● **EXTRACTED TEXT**
Everyone deserves to be treated with dignity, respect and fairness at work. Unfortunately, this isn't the case for all workers. Our research has found that trans workers experience high levels of discrimination in the workplace with almost half of trans people reporting being bullied or harassed at work.
With seven in 10 trans workers saying their experience of workplace harassment or discrimination has a negative effect on their mental health.
The trade union movement is built on solidarity among workers in an explicit acknowledgement that we are stronger together. This is why it’s important all working people, union members and trade union representatives are trans allies.
Being an ally isn’t difficult but many members have told us they aren’t sure how to be a good trans ally and are unsure how.
A ally is someone who is a member of a group which has a level or type of privilege but who takes a stand against oppression, bullying and harassment of group that do not have that privilege. There are many examples of what this looks like;
A trans ally is a non-trans person who is committed to being open-minded and respectful to people who may have a different gender identity then them or presents their gender is a different way.
They have taken the time to learn more about trans people and their lives and confront assumptions and stereotypes around trans people. Ally’s work to ensure trans people are treated with respect in and outside of the workplace.
What is important to understand is that every non-trans person can be a trans ally and work to ensure trans people are treated with dignity and respect.

● **DATA SECTION**

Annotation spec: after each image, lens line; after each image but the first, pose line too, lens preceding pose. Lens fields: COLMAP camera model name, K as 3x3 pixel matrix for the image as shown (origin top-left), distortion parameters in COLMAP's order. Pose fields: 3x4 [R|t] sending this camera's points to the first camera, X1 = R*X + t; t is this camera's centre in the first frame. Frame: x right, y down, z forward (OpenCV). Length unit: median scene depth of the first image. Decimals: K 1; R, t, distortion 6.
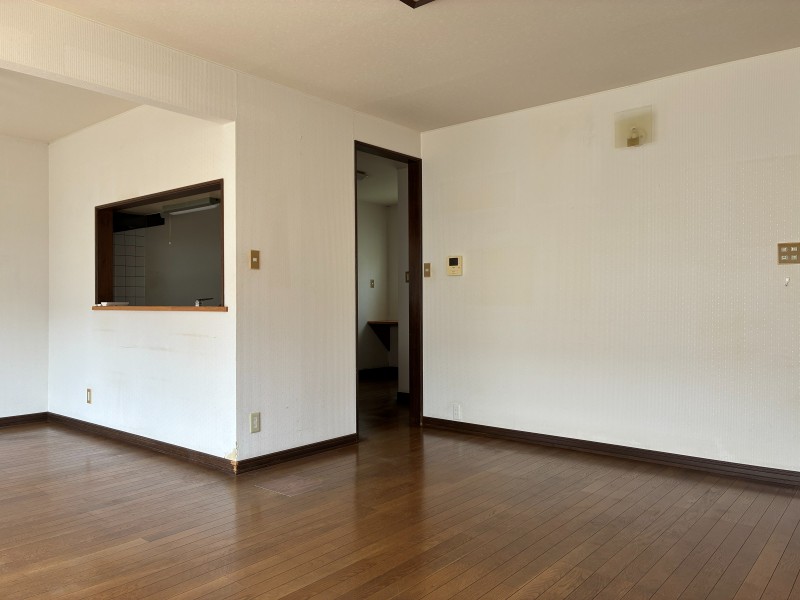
lens RADIAL K [[610.9, 0, 400.4], [0, 610.9, 295.4], [0, 0, 1]] dist [0.051934, -0.056360]
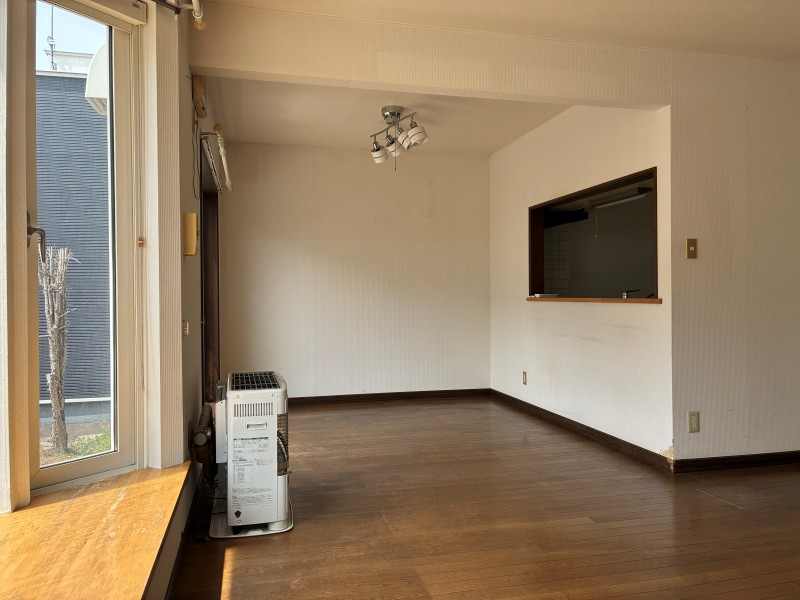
lens RADIAL K [[610.9, 0, 406.2], [0, 610.9, 292.3], [0, 0, 1]] dist [0.051934, -0.056360]
pose [[0.808992, -0.000785, -0.587820, -0.036965], [0.005889, 0.999960, 0.006770, -0.000307], [0.587791, -0.008938, 0.808964, -0.021020]]
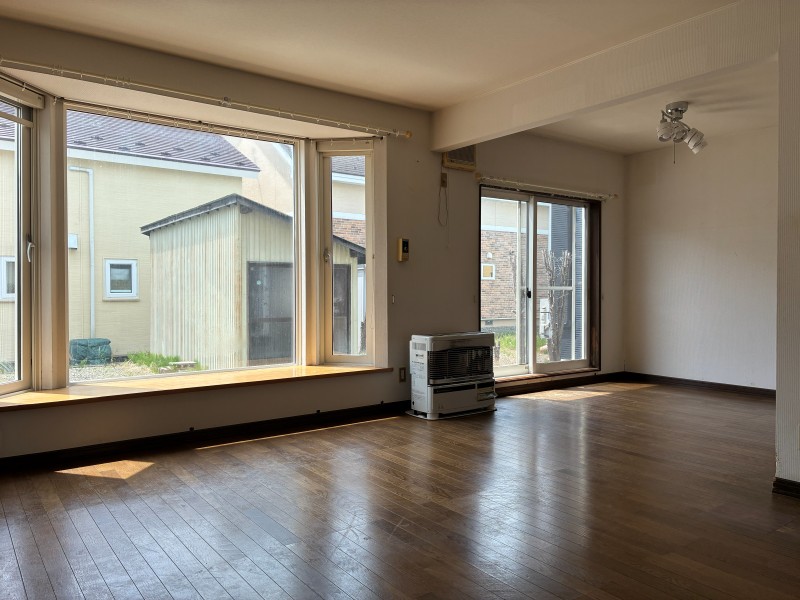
lens RADIAL K [[610.9, 0, 401.8], [0, 610.9, 299.3], [0, 0, 1]] dist [0.051934, -0.056360]
pose [[-0.229929, 0.019805, -0.973006, 0.615531], [0.005690, 0.999803, 0.019006, 0.019223], [0.973191, -0.001167, -0.229996, 0.695502]]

● **REQUIRED WORK**
**A.** From the text on trans allies in the workplace, reproduce the stretch from "A ally is someone" through "dignity and respect.".
**B.** In the text on trans allies in the workplace, what proportion of trans people report being bullied or harassed at work?
**C.** Continue the text on being a trans ally at work, picking up after its last sentence.

● **ANSWERS BY TASK**
**A.**
A ally is someone who is a member of a group which has a level or type of privilege but who takes a stand against oppression, bullying and harassment of group that do not have that privilege. There are many examples of what this looks like;
A trans ally is a non-trans person who is committed to being open-minded and respectful to people who may have a different gender identity then them or presents their gender is a different way.
They have taken the time to learn more about trans people and their lives and confront assumptions and stereotypes around trans people. Ally’s work to ensure trans people are treated with respect in and outside of the workplace.
What is important to understand is that every non-trans person can be a trans ally and work to ensure trans people are treated with dignity and respect.

**B.** Almost half of trans people report being bullied or harassed at work.

**C.**
There are some simple things you can do to equip yourself to be a trans ally and to help you feel more confident to speak up when you encounter transphobia. A lot of transphobia is born out of ignorance rather than malignant
To help ensure everyone can be a trans ally we compiled these 5 tips on how to be a good ally.
Tip One: Educate yourself
Many people have said they want to be a trans ally and support the trans community but feel they don’t know enough about trans people to speak up.
If you feel this way there are many resources you can use to learn more and empower yourself so you are able to be an ally. Below are a few links to help you start the journey. And there are many online resources you can find using google, YouTube and by looking at LGBT friendly media sites.
There may be times when you might use the wrong terminology or misunderstand something. You are human and no human is infallible. If you use the wrong terminology or have misunderstood something and are made aware. Do not let that stop you being an ally. You have the right intent and trans people will appreciate that. Use the opportunity to learn more.
Tip Two: Challenge Transphobia
Speak up for trans people, for trans equality and against transphobia.
Don’t forget your voice and your actions have weight and can change hearts and minds.
Be the first to challenge and correct misconceptions or transphobia and speak up when there are trans people in the room and when there aren't.
Don’t leave challenging transphobia to trans people.
Tip Three: Include trans colleagues
Many trans members have told us how isolating work can feel with some explicitly stating their colleagues did not speak with them, allow them to join into their conversations and specifically took active steps to exclude them.
Make an effort to include trans colleagues in both work and social conversations. It is general good workplace practice and a courtesy which should be extended to all colleagues.
Tip Four: Listen
Speak to and listen to trans people and colleagues. Listening to how they describe themselves will enable you to follow their lead. And active listening will help you ensure you use the right pronoun and name if you are unsure.
If you realise you’ve used the wrong name, pronoun or terminology apologise, correct yourself and move on. Don’t make a big deal about it but make an active effort not to make the same error.
Tip five: Respect boundaries
If you’ve read this far it is likely you want to be an ally and have taken the decision to support the trans community at work and more widely. That’s great!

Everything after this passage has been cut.